Une petite contribution ?

Chroniques BD
27
Jui
2015

Les étoiles évaluent le plaisir ressenti à la découverte des œuvres, rien à voir avec une quelconque note !

Une nouvelle vie, on en a parlé en janvier (lire Le Coup deuil et les suivants),

a commencé, celle qui désormais ne verra plus jamais de nouveaux dessins de Cabu fleurir dans la presse satirique. Bien sûr, on voit et on verra des monticules de recueils (res)sortir encore et encore mais l’essentiel, la fraîcheur frappante de sa réaction à un fait, n’est plus là.


Il faudra se contenter des souvenirs comme ici avec cette question-titre déterminante à laquelle avait aussi répondu Desproges, et un énième beau ramassis de pignoufs brocardés avec bonheur par Cabu qui préconisait : Pas de limites à l’humour qui est au service de la liberté d’expression, car là où l’humour s’arrête, bien souvent la place est laissée à la censure ou l’autocensure.

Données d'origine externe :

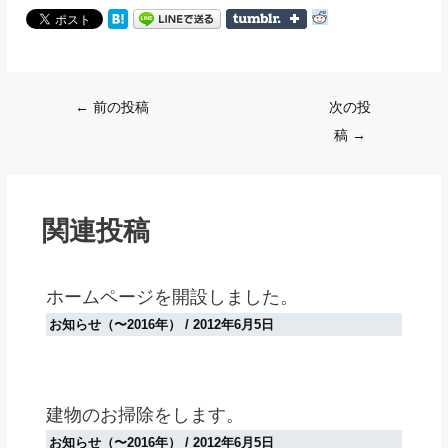
Post
←
前の投稿
次の投
navigation
稿
→
関連投稿
ホームページを開設しました。
お知らせ（〜2016年）
/
2012年6月5日
建物のお掃除をします。
お知らせ（〜2016年）
/
2012年6月5日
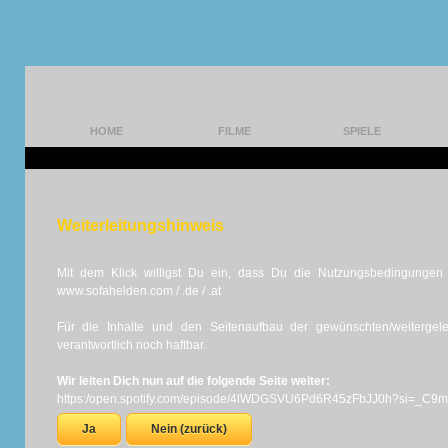
HOME
FILME
SPIELE
Weiterleitungshinweis
Mit dem Klick willigst Du ein, dass Du die Nutzungsbedingungen d
www.sofahelden.com / .de / .at
Für die Inhalte und den Seitenaufbau der gewünschten/weiterge
verantwortlich noch haftbar.
Wir leiten Dich nun auf die folgende Seite weiter:
https:/open.spotify.com/episode/4lWDGSVU6Pd6R45zFbJJ0h?si=_C
Ja
Nein (zurück)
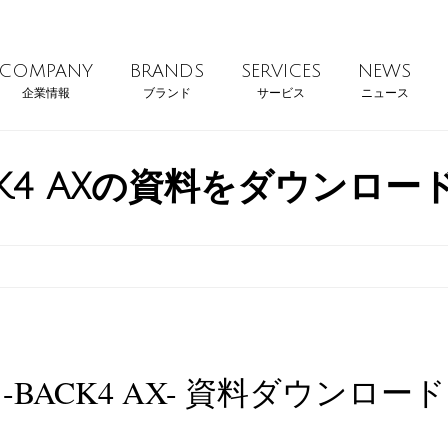
COMPANY
BRANDS
SERVICES
NEWS
企業情報
ブランド
サービス
ニュース
CK4 AXの資料をダウンロー
-BACK4 AX- 資料ダウンロード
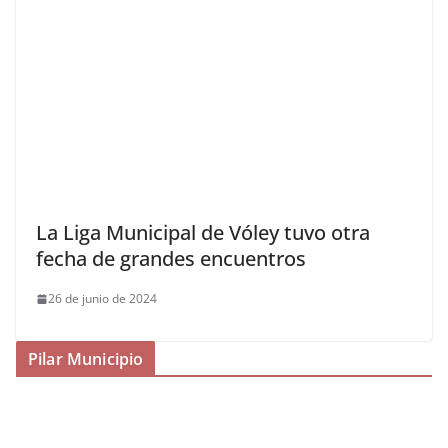
La Liga Municipal de Vóley tuvo otra
fecha de grandes encuentros
26 de junio de 2024
Pilar Municipio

Amen.


Car quiconque se met en scène d'une manière ou d'une autre doit s’attendre à être critiqué, voire moqué, toute idée, toute croyance qui ne reste pas dans le cadre de la vie privée doit s’attendre à des contradictions ou des railleries, c’est du moins ce que l’on croit ici dur comme fer, et que l'on considère autant de la « tradition » que la religion par exemple.


On retrouve comme toujours chez Cabu, pour revenir au bouquin, un sens aigu de la formule et du portrait (les visages sont reconnaissables entre mille pour l’Eternité) mais aussi un regard acéré sur l’installation du nauséabond dans l’opinion publique ou la passivité générale devant des problèmes de plus en plus graves, du genre de ceux qui coûtent la vie à des observateurs poètes qui manquent cruellement au milieu de tous ses « experts » invariablement encartés ici et là.